A progressiva criminalização dos coletivos e lideranças populares também foi objeto de análise pelos participantes. As ações judiciais movidas neste ano contra integrantes do MST do Paraná e Goiás, numa ação articulada entre setores do agronegócio, Sistema de Justiça e poderes locais foi destacada durante a atividade.
“A esquerda precisa promover um encontro – reafirmado na Escola Nacional Florestan Fernandes (ENFF) – em total solidariedade a qualquer arbitrariedade à organização do campo popular”, pontua o secretário nacional do Partido Socialismo e Liberdade (PSOL), Juliano Medeiros. No dia 21 de novembro, um conjunto de organizações e movimentos protocolaram em órgãos públicos uma denuncia sobre as violações de direitos humanos cometidos na ENFF, o espaço de formação do MST.

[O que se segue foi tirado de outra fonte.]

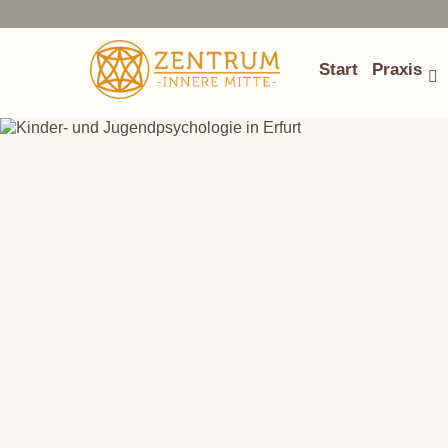
Start
Praxis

Para o deputado federal Marcon (PT/RS) a resistência popular às reformas da previdência e trabalhista possuem potencial para unificar a classe trabalhadora em uma ação comum.
As lutas em torno da defesa de direitos das mulheres, da população negra, contra o agronegócio e agrotóxicos e pela alimentação saudável também foram rememoradas pelas organizações e pela Brigada de Agitação Fidel Castro. Composto por estudantes do ensino médio do DF, acampados e assentados, o coletivo, na sua estreia, teatralizou o embate entre as forças movidas pelo agronegócio e a agricultura familiar.
Balanço profundo, reorganização e corresponsabilidade
O integrante da coordenação nacional do MST, Gilmar Mauro, propôs a reflexão sobre o reconhecimento das limitações expostas pelo ano turbulento, mas também o reconhecimento de potencialidades para a luta.
Para Gilmar, a crise que deve tardar a ser superada, exige um aprofundamento do debate político e a reflexão profunda sobre as ações propostas como saída pelos movimentos ao contexto de crise. “Se não entendermos as alternativas que propomos, talvez não seja uma proposta calcada em analise real. É fundamental olharmos parta nós e analisar os erros que cometemos coletivamente”, expõe.
Gilmar exemplifica a greve dos bancários, realizada no segundo semestre deste ano, como ação que demanda a revisão das estratégias de resistência. “As formas organizativas que a classe trabalhadora produziu, talvez, nestes tempos não deem mais conta. A greve não atingiu o capital financeiro. É preciso fazer um balanço crítico para construir novas formas organizativas para fazer efeito ofensivo contra o capital”, reflete.
O coordenador pontua ainda a dificuldade de incorporação de alguns segmentos à luta de movimentos tradicionais. “Carecemos de novas formas de organização que mesmo com muita luta não consegue incorporar mulheres, a juventude que não se vê dentre delas, nas usas formas organizativas”, complementa.
O avanço na compreensão pela população da importância da compra e consumo de alimentos saudáveis e da importância da ampliação do diálogo entre campo e cidade foi colocado como destaque por Gilmar. “Precisamos de uma Reforma Agrária de um novo tempo, não esta reforma distributiva clássica, mas uma que pense em um novo modelo agrícola, em que o alimento é fundamental ao ser humano e que se estenda do campo para a cidade”, diz.
Por fim, deu ênfase à responsabilidade do conjunto dos sujeitos sociais na mudança desejada, ainda que em cenário adverso. “Somos todos responsáveis pela crise de alguma forma. E somos todos responsáveis pela saída. Ninguém constrói nada sozinho e um projeto político não virá de cima para baixo, mas do povo. Nos preparemos para esse tempo de profunda crise, com memória de que os outros em outras condições conseguiram superar as dificuldades”, enfatiza.